= Pharmaceutical publication planning =

Pharmaceutical publication planning is the activity of planning the dissemination of scientific and clinical data on a drug to healthcare professionals at scientific congresses and medical society meetings and in peer reviewed medical journals.

==Procedure==

Pharmaceutical publication planning involves developing a detailed plan that outlines the timely presentation of verified scientific and clinical data to appropriate types of healthcare professionals such as physicians, pharmacists, nurses, as a drug undergoes clinical trials and after it is marketed. Because of scientific and therapeutic advances, pharmaceutical publication planning has become a well-established and important function by pharmaceutical companies in order to educate healthcare professionals accordingly about new drugs and marketed drugs with new clinical uses or safety information.

Within pharmaceutical companies, publication planning is usually overseen by medical or clinical affairs professionals. In this effort, pharmaceutical companies frequently use the assistance of medical communication agencies with publication planning expertise and professional medical writers.
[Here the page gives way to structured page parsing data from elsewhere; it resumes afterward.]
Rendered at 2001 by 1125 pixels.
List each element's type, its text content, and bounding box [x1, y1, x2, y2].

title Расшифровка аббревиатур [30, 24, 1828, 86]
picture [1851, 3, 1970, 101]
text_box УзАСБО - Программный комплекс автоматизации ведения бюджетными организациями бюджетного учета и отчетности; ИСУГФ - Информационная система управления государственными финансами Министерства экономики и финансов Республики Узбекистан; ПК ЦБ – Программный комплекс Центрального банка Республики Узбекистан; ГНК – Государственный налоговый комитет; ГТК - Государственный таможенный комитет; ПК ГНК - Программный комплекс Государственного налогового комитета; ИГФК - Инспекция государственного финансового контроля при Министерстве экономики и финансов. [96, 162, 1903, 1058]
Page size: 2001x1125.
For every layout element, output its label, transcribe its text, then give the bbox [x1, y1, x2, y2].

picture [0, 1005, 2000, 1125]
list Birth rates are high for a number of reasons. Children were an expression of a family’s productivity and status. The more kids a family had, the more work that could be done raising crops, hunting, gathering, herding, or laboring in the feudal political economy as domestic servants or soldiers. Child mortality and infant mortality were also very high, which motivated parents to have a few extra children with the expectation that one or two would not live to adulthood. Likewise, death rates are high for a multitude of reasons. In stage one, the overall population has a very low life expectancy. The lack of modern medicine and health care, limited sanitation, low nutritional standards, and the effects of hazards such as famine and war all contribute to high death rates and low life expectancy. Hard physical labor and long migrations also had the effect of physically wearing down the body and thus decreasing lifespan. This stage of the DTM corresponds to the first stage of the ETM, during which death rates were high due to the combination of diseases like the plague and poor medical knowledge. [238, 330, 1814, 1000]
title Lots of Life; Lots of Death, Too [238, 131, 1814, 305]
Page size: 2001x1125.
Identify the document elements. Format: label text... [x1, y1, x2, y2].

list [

==Medical communication agencies==

Medical communication agencies include a broad range of organizations, including those that focus largely or exclusively on publication planning. When developing and executing a publication plan on behalf of a pharmaceutical or biotechnology client, medical communication agencies employ professional publication strategists, scientific medical directors, medical writers and project managers. Working as a team, this group of individuals delves deep into their client's scientific discoveries, and propose the most effective and efficient ways to spread the word about new potential therapies to physicians and other healthcare providers.

There has been some discussion in the media regarding disclosure as it pertains to the use of professional medical writers in this endeavor. Some agencies and professional organizations focused on publication planning have been and continue to develop and refine ethical guidelines and standards for disclosure and transparency.

== Professional publication planning associations ==
Professional organizations for individuals involved in pharmaceutical publication planning include the International Society of Medical Publication Professionals (ISMPP) and The International Publication Planning Association (TIPPA). The purpose of these organizations is to create a forum where individuals involved with pharmaceutical publication planning and biomedical publications can meet and share knowledge and experience. They serve to promote career opportunities and professional development of individuals involved with pharmaceutical publication planning, as well as to promote standards of excellence in ethical professional medical writing and the biomedical publication process in disseminating scientific and clinical data on pharmaceutical products.

In 2009, ISMPP began a certification program for publication planning professionals.